As a metabolic typing advisor, I work with my clients to optimize their metabolism largely through the foods they should eat and should avoid. In a nutshell, people tend to fall into one of three groups: carb types, protein types and mixed types. The foods people should eat within these groups vary greatly. How you feel after you eat breakfast is very telling of how you should be eating.

In my humble opinion, the two greatest problems I find with my clients when we start working together is that they skip breakfast altogether, or eat a breakfast that is almost entirely carbohydrate (read: sugar).  Balancing an appropriate amount of carbs, protein and fat will ensure even energy levels, control cravings and promote weight loss – if that’s a goal for you!

How do you feel two hours after breakfast?
a)  Famished
b) Tired
c) Shaky
d) Energized
e) I never really noticed, but I’m not hungry until lunch

If you answered A through C, it’s possible that you’re eating too many carbohydrates for breakfast. You’re probably throwing off your insulin (blood glucose) levels which in turn makes you feel hungry, tired or shaky – among other things. Here are a couple examples of what to avoid.

Too Many Carbs
Avoid this: Fat free cereal + skim milk or orange juice + toast w/ jam or plain bagel w/ fat free cream cheese + coffee
Problem: No fat
Solution: Add a little fat, such as a few almonds, a slice of cheese, or if that’s too much, change your skim milk to low fat.

Too Much Food
Avoid this: One big bowl of  cereal, followed by another big bowl of cereal because you still feel hungry
Problem: No fat, but  you may also be eating too much food.
Solution: Try to eat slowly and stay away from the kitchen after you’ve finished your meal. Give your body a chance to know it’s full.

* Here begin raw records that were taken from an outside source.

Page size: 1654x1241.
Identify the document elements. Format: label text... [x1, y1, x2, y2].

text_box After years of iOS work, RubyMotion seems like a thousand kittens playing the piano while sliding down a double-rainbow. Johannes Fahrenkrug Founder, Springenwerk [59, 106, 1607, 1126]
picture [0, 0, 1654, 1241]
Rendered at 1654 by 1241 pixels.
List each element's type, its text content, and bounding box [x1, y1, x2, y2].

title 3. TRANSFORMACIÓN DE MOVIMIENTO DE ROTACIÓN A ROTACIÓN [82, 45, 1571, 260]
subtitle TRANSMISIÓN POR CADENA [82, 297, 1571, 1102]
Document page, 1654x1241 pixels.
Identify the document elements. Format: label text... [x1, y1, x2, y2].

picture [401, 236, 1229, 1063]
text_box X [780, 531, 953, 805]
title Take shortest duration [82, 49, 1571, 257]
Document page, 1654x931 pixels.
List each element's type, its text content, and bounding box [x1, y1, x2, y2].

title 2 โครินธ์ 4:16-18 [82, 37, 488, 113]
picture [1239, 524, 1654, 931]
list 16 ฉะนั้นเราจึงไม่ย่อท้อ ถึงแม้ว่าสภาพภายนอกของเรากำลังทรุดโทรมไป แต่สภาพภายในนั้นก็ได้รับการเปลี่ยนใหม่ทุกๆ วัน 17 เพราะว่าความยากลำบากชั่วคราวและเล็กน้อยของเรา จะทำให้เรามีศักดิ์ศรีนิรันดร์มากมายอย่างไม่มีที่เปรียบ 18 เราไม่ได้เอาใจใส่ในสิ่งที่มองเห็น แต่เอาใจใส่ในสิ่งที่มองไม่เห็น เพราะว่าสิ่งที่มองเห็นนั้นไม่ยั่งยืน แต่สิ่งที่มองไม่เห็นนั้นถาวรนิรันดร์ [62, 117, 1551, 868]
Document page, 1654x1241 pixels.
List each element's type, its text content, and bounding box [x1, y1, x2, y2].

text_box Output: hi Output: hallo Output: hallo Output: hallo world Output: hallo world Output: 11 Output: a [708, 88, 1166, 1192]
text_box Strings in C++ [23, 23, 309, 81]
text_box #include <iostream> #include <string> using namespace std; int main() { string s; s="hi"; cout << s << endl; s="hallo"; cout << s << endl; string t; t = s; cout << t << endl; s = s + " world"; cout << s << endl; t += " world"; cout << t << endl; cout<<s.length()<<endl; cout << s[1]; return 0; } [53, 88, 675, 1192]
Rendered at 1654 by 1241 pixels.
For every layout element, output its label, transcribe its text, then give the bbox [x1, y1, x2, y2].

Making a Mess of Breakfast
Avoid this: A coffee shop blueberry muffin + coffee or restaurant pancakes with loads of syrup + orange juice
Problem: A lot of sugar, way too much bad fat and too little fiber
Solution: If you regularly get a sugary breakfast at a coffee shop, try to break the habit. If that’s not going to work, a lot of coffee shops now offer healthier options, including whole wheat English muffins with eggs, or yogurt. If going out for a big sit down breakfast of pancakes or waffles, try to make it a special occasion instead. Alternate breakfasts with eggs and whole grain breads in lieu of super sugary meals.

A word on cereal. Cereal is such an easy go-to in the morning, but a lot of popular cereals contain loads of sugar and not enough fiber. The next time you’re at the store or pulling a box of cereal from your cupboard, scrutinize the amount of sugar. This can be found right under “carbohydrates” in the nutrition facts. The lower the number next to “sugars” the better.

A word on water. Try your best to drink eight to 12 ounces. Everyone needs it. It hydrates your body after not drinking anything all night. It also makes you feel a little fuller before eating.

Not everyone has the same metabolic type. Where one person does a lot better with a low fat diet, another person does better with a higher protein diet. Paying attention to your body is really important to knowing how you should eat.